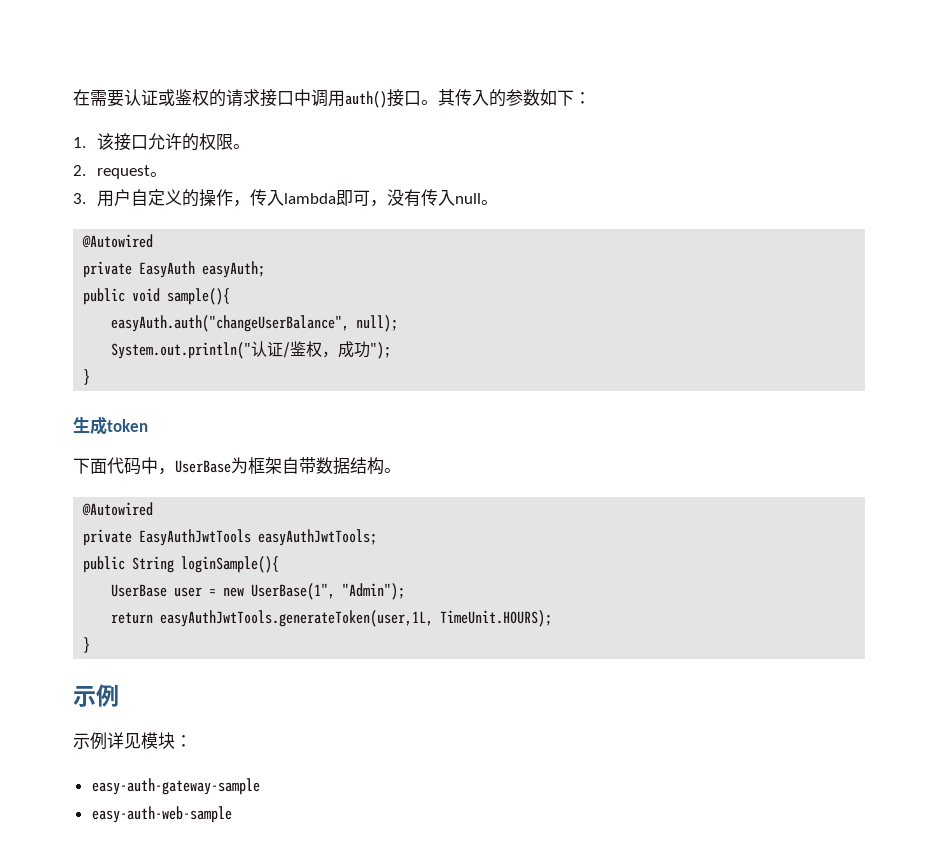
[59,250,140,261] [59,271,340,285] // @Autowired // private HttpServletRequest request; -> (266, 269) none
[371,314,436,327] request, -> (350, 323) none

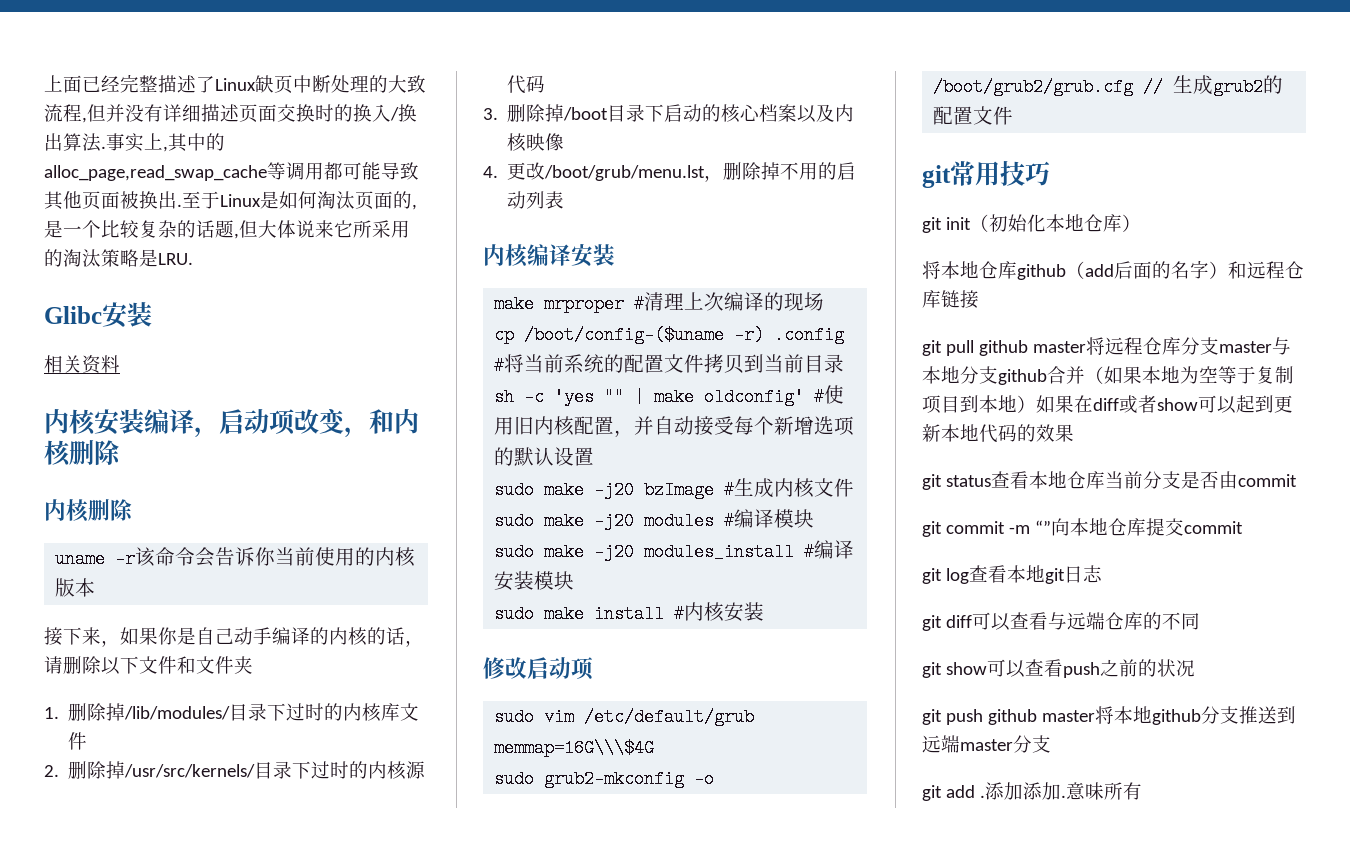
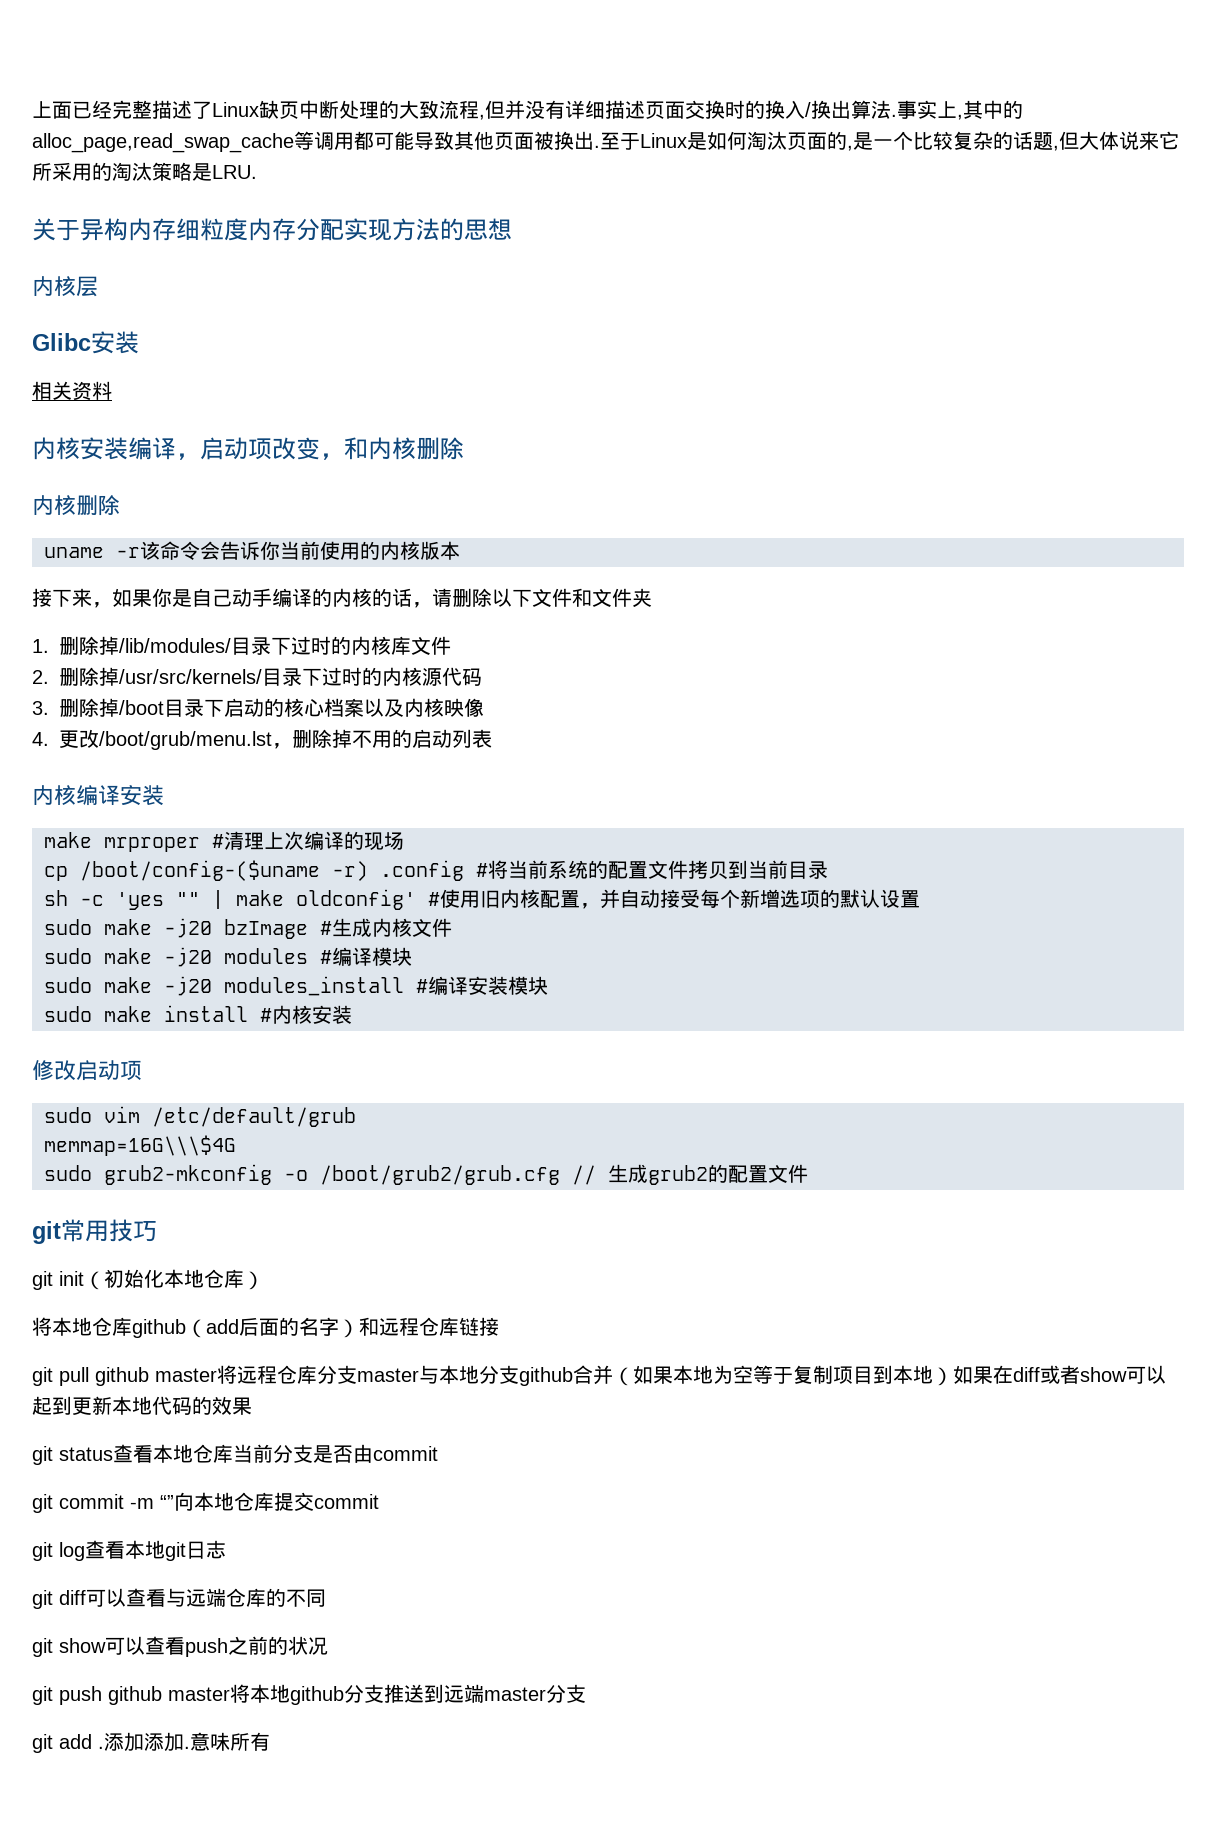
(193, 259) none -> [32,218,512,241] [32,276,98,297] // 关于异构内存细粒度内存分配实现方法的思想 // 内核层

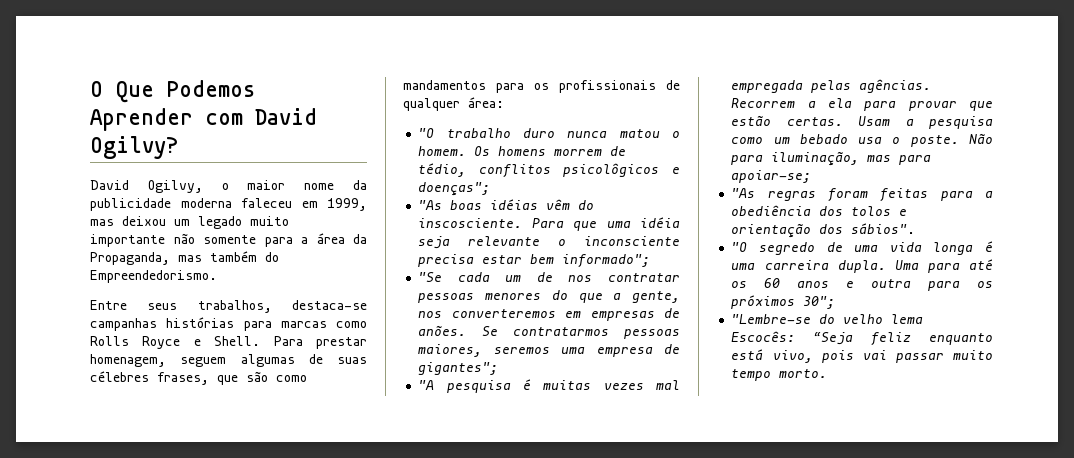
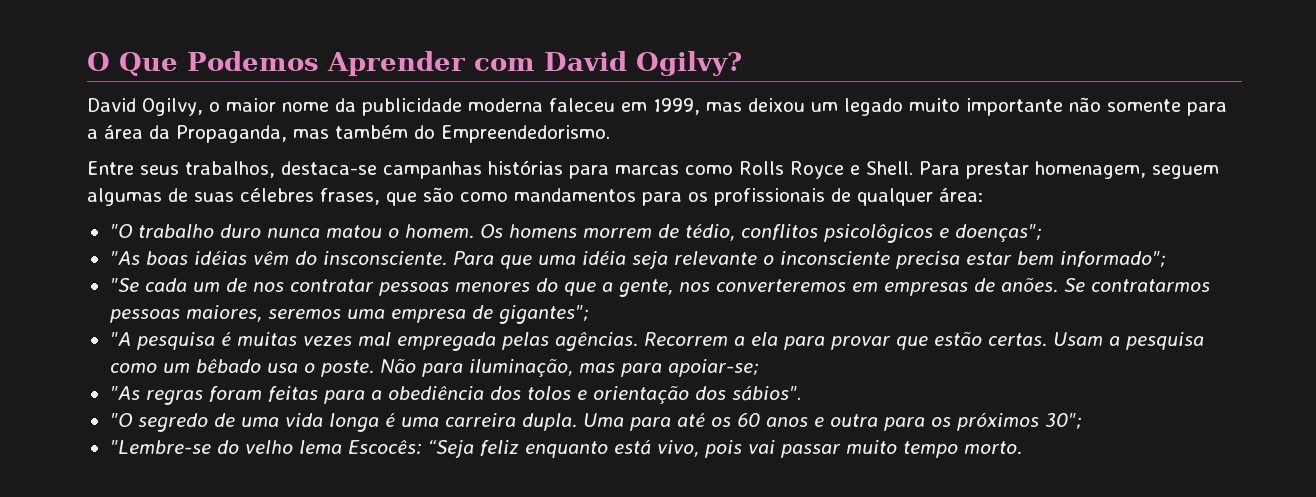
[418,218,523,228] inscosciente. -> [322,251,447,266] insconsciente.
[799,134,848,144] bebado -> [195,359,261,373] bêbado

* [INSTRUCTION]: Without the pictures, restate all the entries above exactly.

* [REPLY TO THE TASK]:
[59,250,140,261] [59,271,340,285] // @Autowired // private HttpServletRequest request; -> (266, 269) none
[371,314,436,327] request, -> (350, 323) none

(193, 259) none -> [32,218,512,241] [32,276,98,297] // 关于异构内存细粒度内存分配实现方法的思想 // 内核层

[418,218,523,228] inscosciente. -> [322,251,447,266] insconsciente.
[799,134,848,144] bebado -> [195,359,261,373] bêbado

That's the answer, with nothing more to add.